TO DO — Please write out the text of each of the records below line by line, keeping every word, number, and symbol unchanged.
++++++++++
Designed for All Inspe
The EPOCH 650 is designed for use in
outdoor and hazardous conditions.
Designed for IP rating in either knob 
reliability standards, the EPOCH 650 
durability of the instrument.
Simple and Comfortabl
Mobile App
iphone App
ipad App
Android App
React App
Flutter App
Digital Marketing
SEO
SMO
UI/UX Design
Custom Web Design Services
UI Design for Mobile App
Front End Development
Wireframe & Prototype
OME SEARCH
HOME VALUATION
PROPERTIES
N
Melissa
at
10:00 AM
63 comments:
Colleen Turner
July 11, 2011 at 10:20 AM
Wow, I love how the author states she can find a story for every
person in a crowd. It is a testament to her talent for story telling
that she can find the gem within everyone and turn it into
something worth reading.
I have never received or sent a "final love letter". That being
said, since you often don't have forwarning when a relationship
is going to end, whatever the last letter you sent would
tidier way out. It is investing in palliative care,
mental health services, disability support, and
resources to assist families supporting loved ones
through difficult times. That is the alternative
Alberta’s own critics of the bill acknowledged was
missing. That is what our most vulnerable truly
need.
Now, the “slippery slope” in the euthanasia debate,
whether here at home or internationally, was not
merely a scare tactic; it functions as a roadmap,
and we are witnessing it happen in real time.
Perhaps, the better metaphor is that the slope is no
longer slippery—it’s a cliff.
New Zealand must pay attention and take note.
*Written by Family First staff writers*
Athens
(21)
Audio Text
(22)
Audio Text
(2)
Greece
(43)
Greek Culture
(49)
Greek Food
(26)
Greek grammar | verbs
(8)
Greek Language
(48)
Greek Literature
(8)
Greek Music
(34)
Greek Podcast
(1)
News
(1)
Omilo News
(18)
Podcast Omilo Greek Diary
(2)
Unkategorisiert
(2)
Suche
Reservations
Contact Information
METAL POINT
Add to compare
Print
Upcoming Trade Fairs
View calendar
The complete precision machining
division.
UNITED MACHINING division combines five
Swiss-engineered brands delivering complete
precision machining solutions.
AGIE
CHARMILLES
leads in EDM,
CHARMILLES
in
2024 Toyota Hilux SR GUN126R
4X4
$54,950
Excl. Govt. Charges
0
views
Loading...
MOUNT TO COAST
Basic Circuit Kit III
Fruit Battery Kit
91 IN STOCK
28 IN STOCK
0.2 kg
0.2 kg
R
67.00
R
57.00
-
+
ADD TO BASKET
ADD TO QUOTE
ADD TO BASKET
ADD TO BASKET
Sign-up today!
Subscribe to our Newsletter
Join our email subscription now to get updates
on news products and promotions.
++++++++++
ANSWER TO THE PROBLEM —
Designed for All Inspe
The EPOCH 650 is designed for use in
outdoor and hazardous conditions.
Designed for IP rating in either knob 
reliability standards, the EPOCH 650 
durability of the instrument.
Simple and Comfortabl
Mobile App
iphone App
ipad App
Android App
React App
Flutter App
Digital Marketing
SEO
SMO
UI/UX Design
Custom Web Design Services
UI Design for Mobile App
Front End Development
Wireframe & Prototype
OME SEARCH
HOME VALUATION
PROPERTIES
N
Melissa
at
10:00 AM
63 comments:
Colleen Turner
July 11, 2011 at 10:20 AM
Wow, I love how the author states she can find a story for every
person in a crowd. It is a testament to her talent for story telling
that she can find the gem within everyone and turn it into
something worth reading.
I have never received or sent a "final love letter". That being
said, since you often don't have forwarning when a relationship
is going to end, whatever the last letter you sent would
tidier way out. It is investing in palliative care,
mental health services, disability support, and
resources to assist families supporting loved ones
through difficult times. That is the alternative
Alberta’s own critics of the bill acknowledged was
missing. That is what our most vulnerable truly
need.
Now, the “slippery slope” in the euthanasia debate,
whether here at home or internationally, was not
merely a scare tactic; it functions as a roadmap,
and we are witnessing it happen in real time.
Perhaps, the better metaphor is that the slope is no
longer slippery—it’s a cliff.
New Zealand must pay attention and take note.
*Written by Family First staff writers*
Athens
(21)
Audio Text
(22)
Audio Text
(2)
Greece
(43)
Greek Culture
(49)
Greek Food
(26)
Greek grammar | verbs
(8)
Greek Language
(48)
Greek Literature
(8)
Greek Music
(34)
Greek Podcast
(1)
News
(1)
Omilo News
(18)
Podcast Omilo Greek Diary
(2)
Unkategorisiert
(2)
Suche
Reservations
Contact Information
METAL POINT
Add to compare
Print
Upcoming Trade Fairs
View calendar
The complete precision machining
division.
UNITED MACHINING division combines five
Swiss-engineered brands delivering complete
precision machining solutions.
AGIE
CHARMILLES
leads in EDM,
CHARMILLES
in
2024 Toyota Hilux SR GUN126R
4X4
$54,950
Excl. Govt. Charges
0
views
Loading...
MOUNT TO COAST
Basic Circuit Kit III
Fruit Battery Kit
91 IN STOCK
28 IN STOCK
0.2 kg
0.2 kg
R
67.00
R
57.00
-
+
ADD TO BASKET
ADD TO QUOTE
ADD TO BASKET
ADD TO BASKET
Sign-up today!
Subscribe to our Newsletter
Join our email subscription now to get updates
on news products and promotions.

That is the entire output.